● The task
Across the entries below, how many lines contain the string "lettermark"? Only the number is wanted.
::::
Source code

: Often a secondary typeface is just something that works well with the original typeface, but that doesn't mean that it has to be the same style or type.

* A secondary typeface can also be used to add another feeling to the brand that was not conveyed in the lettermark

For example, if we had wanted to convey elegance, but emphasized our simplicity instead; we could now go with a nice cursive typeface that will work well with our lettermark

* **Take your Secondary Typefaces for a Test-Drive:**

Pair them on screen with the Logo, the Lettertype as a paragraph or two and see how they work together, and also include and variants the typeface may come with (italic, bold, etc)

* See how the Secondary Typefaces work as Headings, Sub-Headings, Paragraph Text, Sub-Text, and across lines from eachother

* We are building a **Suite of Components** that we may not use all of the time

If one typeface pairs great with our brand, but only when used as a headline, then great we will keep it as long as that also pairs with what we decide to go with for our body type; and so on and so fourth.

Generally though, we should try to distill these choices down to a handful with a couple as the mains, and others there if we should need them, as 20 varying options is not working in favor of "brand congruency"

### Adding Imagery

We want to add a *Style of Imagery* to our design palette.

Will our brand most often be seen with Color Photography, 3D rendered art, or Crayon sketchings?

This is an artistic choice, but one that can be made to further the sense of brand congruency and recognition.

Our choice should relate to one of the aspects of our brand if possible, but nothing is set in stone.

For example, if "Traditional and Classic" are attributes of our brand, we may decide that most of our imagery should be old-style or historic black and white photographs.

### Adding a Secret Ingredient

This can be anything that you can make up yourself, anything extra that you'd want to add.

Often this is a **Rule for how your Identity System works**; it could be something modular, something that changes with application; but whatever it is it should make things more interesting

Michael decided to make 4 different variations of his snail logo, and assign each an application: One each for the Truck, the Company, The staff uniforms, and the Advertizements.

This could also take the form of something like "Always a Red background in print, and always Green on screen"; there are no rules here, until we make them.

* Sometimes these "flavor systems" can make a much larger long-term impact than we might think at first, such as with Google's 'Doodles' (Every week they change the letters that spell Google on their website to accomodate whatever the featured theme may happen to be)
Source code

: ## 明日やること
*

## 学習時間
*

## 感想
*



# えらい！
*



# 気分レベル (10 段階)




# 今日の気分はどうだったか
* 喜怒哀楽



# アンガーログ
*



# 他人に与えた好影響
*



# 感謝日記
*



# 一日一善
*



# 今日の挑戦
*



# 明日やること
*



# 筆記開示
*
::::
● Exercise solution
2